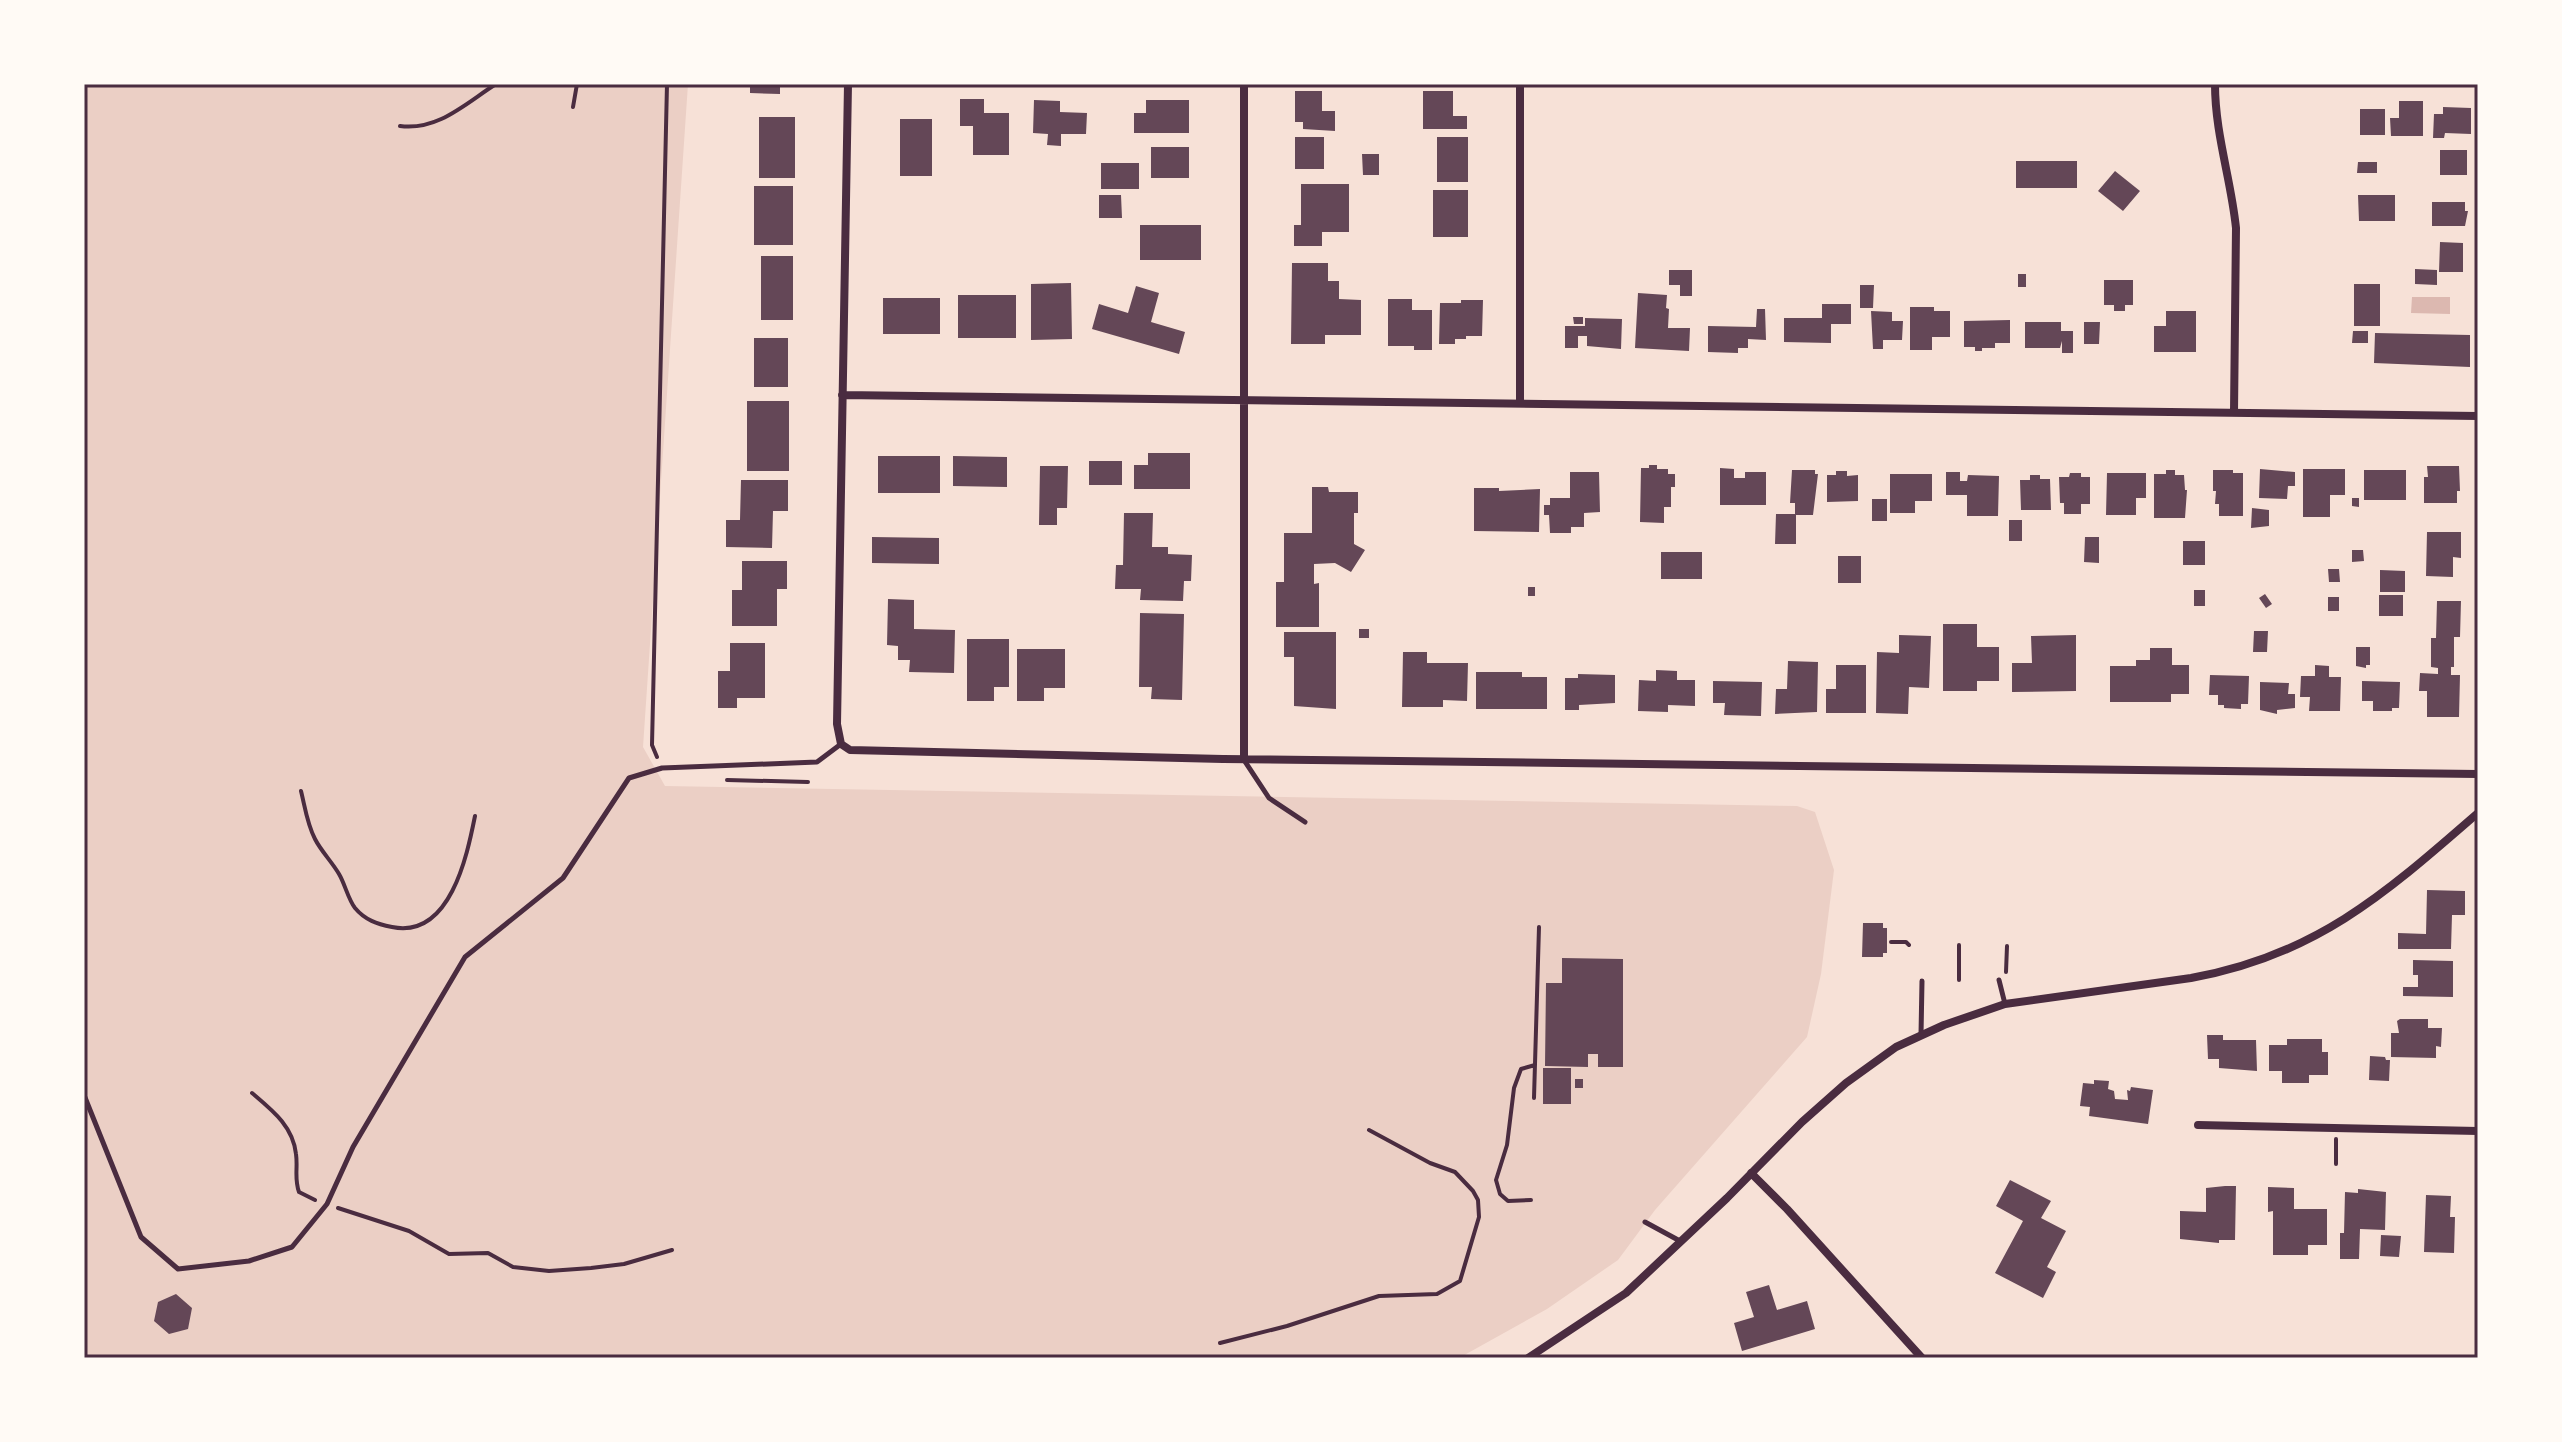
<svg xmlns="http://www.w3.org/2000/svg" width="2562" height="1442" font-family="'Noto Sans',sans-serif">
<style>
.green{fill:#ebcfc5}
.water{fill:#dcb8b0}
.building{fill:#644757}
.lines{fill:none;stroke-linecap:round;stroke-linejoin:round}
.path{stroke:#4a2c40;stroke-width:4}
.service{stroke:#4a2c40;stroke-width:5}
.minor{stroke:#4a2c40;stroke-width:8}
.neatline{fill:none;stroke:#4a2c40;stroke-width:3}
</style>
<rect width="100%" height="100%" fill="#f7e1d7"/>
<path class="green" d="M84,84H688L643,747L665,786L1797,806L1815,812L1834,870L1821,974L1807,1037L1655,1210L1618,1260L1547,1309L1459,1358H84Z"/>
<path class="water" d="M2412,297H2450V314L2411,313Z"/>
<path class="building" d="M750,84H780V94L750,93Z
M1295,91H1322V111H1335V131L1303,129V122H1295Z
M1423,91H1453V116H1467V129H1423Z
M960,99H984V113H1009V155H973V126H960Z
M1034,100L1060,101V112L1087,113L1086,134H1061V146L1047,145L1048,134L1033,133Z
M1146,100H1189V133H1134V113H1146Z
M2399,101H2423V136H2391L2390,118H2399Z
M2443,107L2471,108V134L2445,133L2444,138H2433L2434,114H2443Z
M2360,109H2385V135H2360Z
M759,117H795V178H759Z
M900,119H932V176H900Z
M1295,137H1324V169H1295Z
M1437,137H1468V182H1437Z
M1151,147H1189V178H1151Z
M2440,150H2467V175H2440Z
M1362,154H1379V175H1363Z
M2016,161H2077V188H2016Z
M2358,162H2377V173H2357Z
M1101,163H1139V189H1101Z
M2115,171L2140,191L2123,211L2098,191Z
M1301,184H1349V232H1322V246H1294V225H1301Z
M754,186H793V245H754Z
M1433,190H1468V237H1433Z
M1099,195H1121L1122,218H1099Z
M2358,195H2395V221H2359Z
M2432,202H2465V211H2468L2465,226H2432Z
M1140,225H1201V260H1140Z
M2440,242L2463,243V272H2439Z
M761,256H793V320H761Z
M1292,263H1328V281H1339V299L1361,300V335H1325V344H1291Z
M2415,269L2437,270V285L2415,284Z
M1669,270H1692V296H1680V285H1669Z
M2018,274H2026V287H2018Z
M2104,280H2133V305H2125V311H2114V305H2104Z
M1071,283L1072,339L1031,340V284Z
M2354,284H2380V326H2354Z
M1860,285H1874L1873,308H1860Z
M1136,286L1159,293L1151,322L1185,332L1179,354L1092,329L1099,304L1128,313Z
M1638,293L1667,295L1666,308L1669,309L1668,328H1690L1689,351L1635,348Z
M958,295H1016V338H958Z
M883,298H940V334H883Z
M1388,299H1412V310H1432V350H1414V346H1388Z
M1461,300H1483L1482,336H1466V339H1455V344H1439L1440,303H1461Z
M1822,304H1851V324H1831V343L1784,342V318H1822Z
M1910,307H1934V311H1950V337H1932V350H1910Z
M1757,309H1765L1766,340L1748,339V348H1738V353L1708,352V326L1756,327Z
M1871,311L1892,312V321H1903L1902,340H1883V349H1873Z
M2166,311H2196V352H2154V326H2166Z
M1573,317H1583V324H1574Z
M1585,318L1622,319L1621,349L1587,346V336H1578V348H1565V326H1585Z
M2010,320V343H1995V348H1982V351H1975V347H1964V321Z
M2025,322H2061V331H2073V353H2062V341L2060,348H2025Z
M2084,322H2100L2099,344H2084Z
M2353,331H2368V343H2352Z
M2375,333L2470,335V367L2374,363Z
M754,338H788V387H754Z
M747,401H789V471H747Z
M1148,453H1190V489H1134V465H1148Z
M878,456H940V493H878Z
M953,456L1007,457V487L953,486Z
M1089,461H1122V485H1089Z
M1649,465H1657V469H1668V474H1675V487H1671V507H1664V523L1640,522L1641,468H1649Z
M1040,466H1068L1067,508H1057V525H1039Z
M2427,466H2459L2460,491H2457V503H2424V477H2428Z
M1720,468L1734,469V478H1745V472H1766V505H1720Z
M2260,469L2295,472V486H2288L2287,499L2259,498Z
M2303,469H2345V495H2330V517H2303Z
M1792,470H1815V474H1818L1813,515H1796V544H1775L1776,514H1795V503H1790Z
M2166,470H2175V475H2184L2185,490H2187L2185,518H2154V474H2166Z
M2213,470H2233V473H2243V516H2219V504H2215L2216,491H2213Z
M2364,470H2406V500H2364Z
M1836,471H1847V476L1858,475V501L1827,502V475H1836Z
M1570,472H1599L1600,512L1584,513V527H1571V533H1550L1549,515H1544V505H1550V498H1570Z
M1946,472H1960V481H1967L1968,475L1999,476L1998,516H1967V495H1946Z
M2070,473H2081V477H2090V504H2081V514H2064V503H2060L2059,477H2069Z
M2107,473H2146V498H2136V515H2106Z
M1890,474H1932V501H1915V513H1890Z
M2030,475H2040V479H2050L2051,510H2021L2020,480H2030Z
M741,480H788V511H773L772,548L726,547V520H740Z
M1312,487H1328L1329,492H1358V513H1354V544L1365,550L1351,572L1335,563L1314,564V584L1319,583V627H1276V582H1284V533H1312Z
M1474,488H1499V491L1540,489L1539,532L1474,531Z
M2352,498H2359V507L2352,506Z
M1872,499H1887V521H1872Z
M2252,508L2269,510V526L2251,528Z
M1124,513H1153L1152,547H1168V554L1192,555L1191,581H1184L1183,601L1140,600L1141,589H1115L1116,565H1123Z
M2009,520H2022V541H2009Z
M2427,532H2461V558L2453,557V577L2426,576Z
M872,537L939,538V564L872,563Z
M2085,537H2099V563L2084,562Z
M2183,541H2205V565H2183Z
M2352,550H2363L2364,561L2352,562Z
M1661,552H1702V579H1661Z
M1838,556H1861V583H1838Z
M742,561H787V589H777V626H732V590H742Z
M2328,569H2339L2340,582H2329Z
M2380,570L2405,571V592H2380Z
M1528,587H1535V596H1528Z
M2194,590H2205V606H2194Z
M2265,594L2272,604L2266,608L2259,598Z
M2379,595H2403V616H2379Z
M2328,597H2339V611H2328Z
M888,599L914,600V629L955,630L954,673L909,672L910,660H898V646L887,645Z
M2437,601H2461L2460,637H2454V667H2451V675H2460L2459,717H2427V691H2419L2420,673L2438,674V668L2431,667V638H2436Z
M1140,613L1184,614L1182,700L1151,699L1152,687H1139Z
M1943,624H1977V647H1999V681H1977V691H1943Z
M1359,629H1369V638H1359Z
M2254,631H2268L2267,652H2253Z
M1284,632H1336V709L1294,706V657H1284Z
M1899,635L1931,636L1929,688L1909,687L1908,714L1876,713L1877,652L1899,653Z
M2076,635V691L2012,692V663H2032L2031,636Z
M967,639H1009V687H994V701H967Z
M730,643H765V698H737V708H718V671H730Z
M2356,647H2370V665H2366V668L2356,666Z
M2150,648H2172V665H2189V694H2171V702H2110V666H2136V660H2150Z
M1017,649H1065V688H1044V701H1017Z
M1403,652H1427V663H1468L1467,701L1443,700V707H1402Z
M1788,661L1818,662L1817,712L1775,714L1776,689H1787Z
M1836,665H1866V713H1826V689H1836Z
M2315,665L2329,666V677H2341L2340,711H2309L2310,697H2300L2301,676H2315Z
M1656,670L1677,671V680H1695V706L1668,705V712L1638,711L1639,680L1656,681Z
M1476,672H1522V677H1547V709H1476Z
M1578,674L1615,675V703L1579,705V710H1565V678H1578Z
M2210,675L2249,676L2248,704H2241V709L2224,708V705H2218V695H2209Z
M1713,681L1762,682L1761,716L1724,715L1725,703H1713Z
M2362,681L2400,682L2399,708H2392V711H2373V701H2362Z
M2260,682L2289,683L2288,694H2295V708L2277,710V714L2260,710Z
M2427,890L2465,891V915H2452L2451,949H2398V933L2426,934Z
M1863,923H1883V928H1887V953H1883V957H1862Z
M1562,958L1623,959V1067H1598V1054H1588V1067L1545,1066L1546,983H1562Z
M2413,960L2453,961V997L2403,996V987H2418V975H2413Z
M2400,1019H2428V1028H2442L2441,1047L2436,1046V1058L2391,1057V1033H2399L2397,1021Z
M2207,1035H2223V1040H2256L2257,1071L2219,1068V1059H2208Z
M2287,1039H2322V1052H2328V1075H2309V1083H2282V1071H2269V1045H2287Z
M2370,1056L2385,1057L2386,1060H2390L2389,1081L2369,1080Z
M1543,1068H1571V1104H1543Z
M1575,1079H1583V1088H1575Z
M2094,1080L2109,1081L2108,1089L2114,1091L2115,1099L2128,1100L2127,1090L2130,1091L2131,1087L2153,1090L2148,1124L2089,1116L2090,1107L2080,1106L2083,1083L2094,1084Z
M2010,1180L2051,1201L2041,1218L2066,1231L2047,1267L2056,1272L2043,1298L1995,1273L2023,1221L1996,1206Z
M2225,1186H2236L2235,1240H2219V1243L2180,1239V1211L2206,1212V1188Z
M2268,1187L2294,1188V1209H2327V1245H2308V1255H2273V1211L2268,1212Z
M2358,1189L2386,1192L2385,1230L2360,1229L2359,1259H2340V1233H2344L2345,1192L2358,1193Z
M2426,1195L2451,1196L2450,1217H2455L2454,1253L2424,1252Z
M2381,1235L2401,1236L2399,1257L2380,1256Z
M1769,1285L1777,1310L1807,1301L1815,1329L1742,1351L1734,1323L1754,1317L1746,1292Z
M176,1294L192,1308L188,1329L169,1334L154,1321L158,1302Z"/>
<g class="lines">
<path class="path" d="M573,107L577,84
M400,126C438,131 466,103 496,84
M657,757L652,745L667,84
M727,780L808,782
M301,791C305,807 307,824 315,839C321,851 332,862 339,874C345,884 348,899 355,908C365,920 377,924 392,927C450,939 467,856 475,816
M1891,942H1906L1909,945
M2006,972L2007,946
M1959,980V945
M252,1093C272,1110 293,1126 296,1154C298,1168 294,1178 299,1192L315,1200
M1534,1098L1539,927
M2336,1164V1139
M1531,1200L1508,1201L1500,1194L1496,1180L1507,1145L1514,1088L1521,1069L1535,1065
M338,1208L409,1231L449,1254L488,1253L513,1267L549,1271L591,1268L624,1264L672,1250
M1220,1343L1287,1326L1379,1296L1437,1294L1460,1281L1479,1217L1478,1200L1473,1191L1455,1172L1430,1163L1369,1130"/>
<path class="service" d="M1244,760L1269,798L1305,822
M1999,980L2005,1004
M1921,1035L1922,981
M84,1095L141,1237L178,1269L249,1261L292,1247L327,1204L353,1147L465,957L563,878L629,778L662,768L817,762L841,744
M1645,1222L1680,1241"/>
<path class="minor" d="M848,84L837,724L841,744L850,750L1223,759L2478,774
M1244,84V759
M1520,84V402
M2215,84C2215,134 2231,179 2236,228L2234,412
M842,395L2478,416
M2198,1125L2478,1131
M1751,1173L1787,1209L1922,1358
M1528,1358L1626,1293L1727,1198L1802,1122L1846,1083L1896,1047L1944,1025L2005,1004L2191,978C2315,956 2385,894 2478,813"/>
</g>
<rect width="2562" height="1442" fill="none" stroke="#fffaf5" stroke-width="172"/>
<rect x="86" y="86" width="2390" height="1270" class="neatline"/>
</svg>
+ + + + + + +
● Problem description:
Copy each line of the listing that holds the word "lines".

● Result:
.lines{fill:none;stroke-linecap:round;stroke-linejoin:round}
<g class="lines">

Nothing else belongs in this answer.